### Listed records

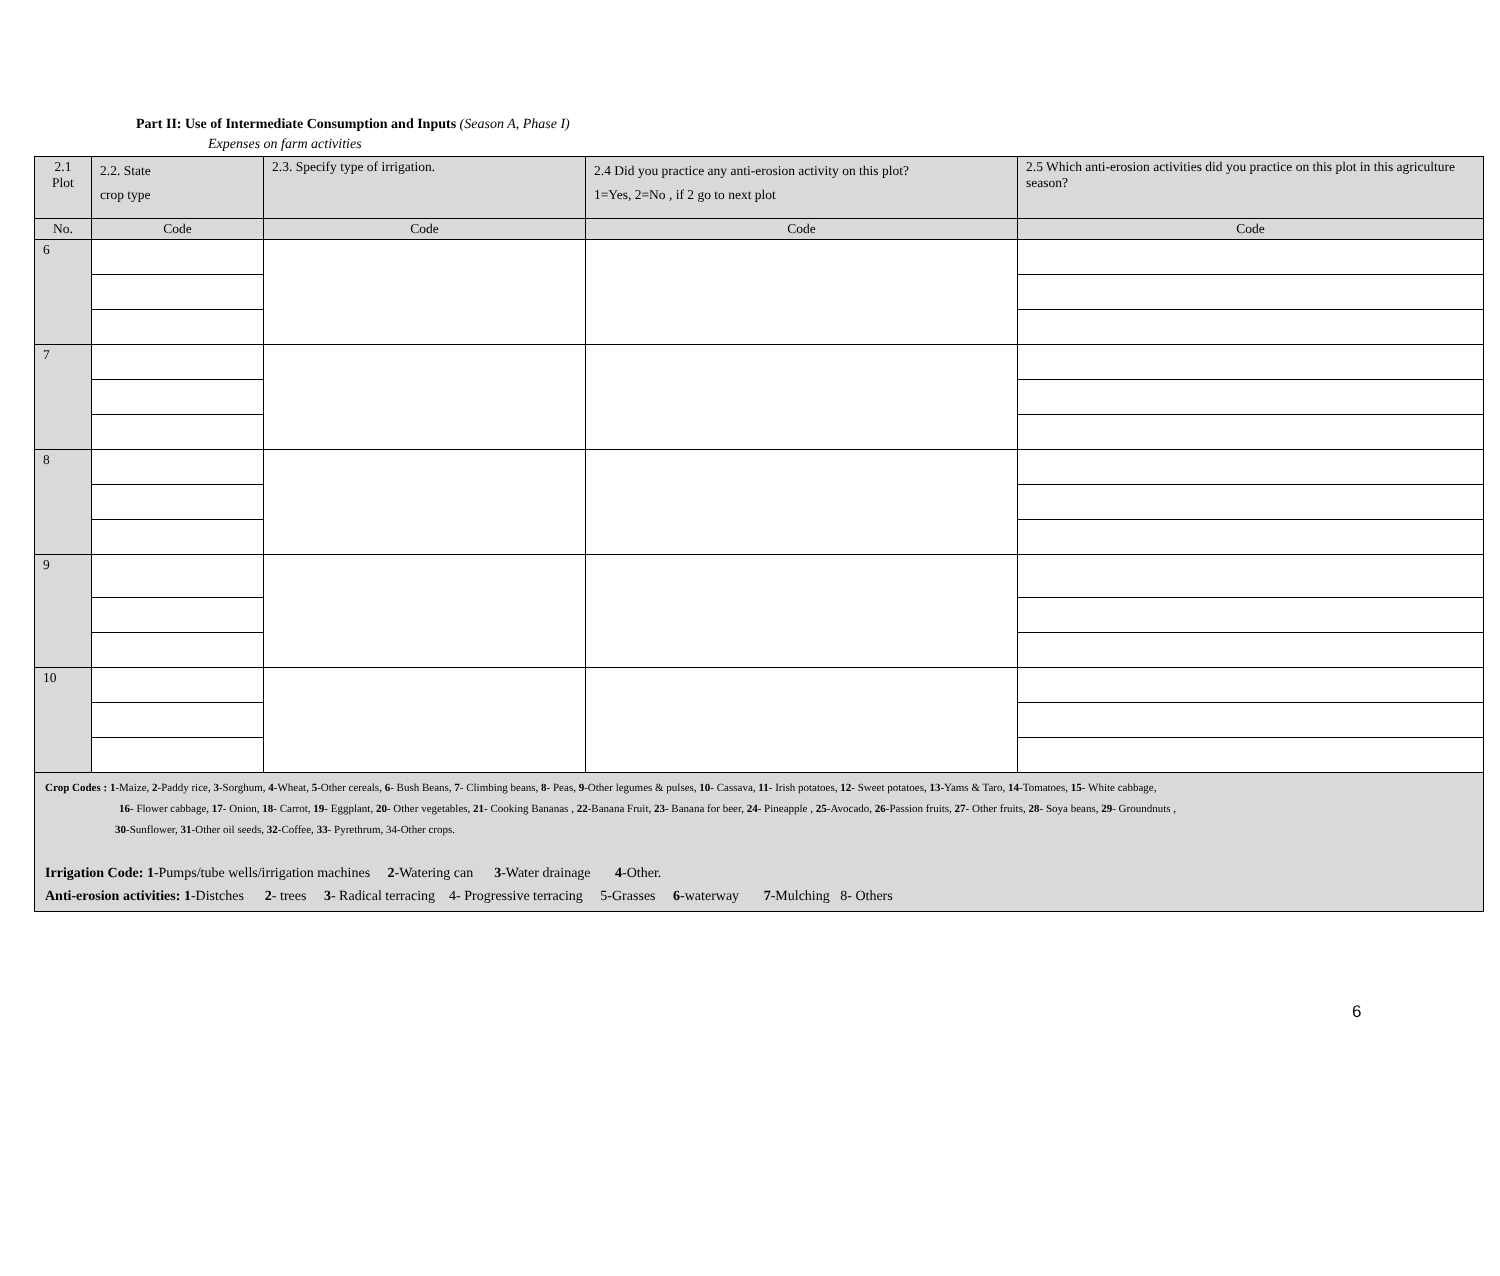Part II: Use of Intermediate Consumption and Inputs (Season A, Phase I)
Expenses on farm activities
| 2.1 Plot | 2.2. State crop type | 2.3. Specify type of irrigation. | 2.4 Did you practice any anti-erosion activity on this plot? 1=Yes, 2=No , if 2 go to next plot | 2.5 Which anti-erosion activities did you practice on this plot in this agriculture season? |
| --- | --- | --- | --- | --- |
| No. | Code | Code | Code | Code |
| 6 | | | | |
| 7 | | | | |
| 8 | | | | |
| 9 | | | | |
| 10 | | | | |
| Crop Codes : 1 -Maize, 2 -Paddy rice, 3 -Sorghum, 4 -Wheat, 5 -Other cereals, 6 - Bush Beans, 7 - Climbing beans, 8 - Peas, 9 -Other legumes & pulses, 10 - Cassava, 11 - Irish potatoes, 12 - Sweet potatoes, 13 -Yams & Taro, 14 -Tomatoes, 15 - White cabbage, 16 - Flower cabbage, 17 - Onion, 18 - Carrot, 19 - Eggplant, 20 - Other vegetables, 21 - Cooking Bananas , 22 -Banana Fruit, 23 - Banana for beer, 24 - Pineapple , 25 -Avocado, 26 -Passion fruits, 27 - Other fruits, 28 - Soya beans, 29 - Groundnuts , 30 -Sunflower, 31 -Other oil seeds, 32 -Coffee, 33 - Pyrethrum, 34-Other crops. Irrigation Code: 1 -Pumps/tube wells/irrigation machines 2 -Watering can 3 -Water drainage 4 -Other. Anti-erosion activities: 1 -Distches 2 - trees 3 - Radical terracing 4- Progressive terracing 5-Grasses 6 -waterway 7 -Mulching 8- Others | | | | |
6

######

## What is being asked:
From top to bottom, restate the records above exactly and omit every picture.

## Exercise result:
Part II: Use of Intermediate Consumption and Inputs (Season A, Phase I)
Expenses on farm activities
| 2.1 Plot | 2.2. State crop type | 2.3. Specify type of irrigation. | 2.4 Did you practice any anti-erosion activity on this plot? 1=Yes, 2=No , if 2 go to next plot | 2.5 Which anti-erosion activities did you practice on this plot in this agriculture season? |
| --- | --- | --- | --- | --- |
| No. | Code | Code | Code | Code |
| 6 | | | | |
| 7 | | | | |
| 8 | | | | |
| 9 | | | | |
| 10 | | | | |
| Crop Codes : 1 -Maize, 2 -Paddy rice, 3 -Sorghum, 4 -Wheat, 5 -Other cereals, 6 - Bush Beans, 7 - Climbing beans, 8 - Peas, 9 -Other legumes & pulses, 10 - Cassava, 11 - Irish potatoes, 12 - Sweet potatoes, 13 -Yams & Taro, 14 -Tomatoes, 15 - White cabbage, 16 - Flower cabbage, 17 - Onion, 18 - Carrot, 19 - Eggplant, 20 - Other vegetables, 21 - Cooking Bananas , 22 -Banana Fruit, 23 - Banana for beer, 24 - Pineapple , 25 -Avocado, 26 -Passion fruits, 27 - Other fruits, 28 - Soya beans, 29 - Groundnuts , 30 -Sunflower, 31 -Other oil seeds, 32 -Coffee, 33 - Pyrethrum, 34-Other crops. Irrigation Code: 1 -Pumps/tube wells/irrigation machines 2 -Watering can 3 -Water drainage 4 -Other. Anti-erosion activities: 1 -Distches 2 - trees 3 - Radical terracing 4- Progressive terracing 5-Grasses 6 -waterway 7 -Mulching 8- Others | | | | |
6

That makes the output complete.